State is append-only. Prior step results are never mutated. The store is append-only — each step appends its result. This enables history replay — the engine can reconstruct state from data without re-executing side effects.

Cycles have implicit bounds. The cycle guard validator detects potential cycles and applies a default runtime limit (10 visits). Explicit maxVisits + onMaxVisits provides control over the fallback behavior. Unguarded cycles are a lint warning, not a load-time error — the runtime safety net prevents infinite loops.

Actions are declared, not inferred. Any CLI-side side effect must exist as a named action() with typed input/output schemas. No implicit I/O in step callbacks.

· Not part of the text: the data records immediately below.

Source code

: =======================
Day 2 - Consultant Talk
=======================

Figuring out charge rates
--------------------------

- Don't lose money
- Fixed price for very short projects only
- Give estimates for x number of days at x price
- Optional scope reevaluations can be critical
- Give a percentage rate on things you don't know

Steps are named string keys. The state machine is inspectable as data. Transitions reference step names as strings, not closures. This makes the workflow diffable, serializable, and debuggable.

Schemas are ArkType. One validator, one source of truth, native TypeScript types. No pluggable schema systems. The SDK re-exports type so skills don’t need a separate ArkType dependency.

Prose stays prose. The SDK structures when prose is shown and what contract it satisfies. It never replaces prose with code. Nodes contain freely-written instructions; transitions between nodes are typed and explicit.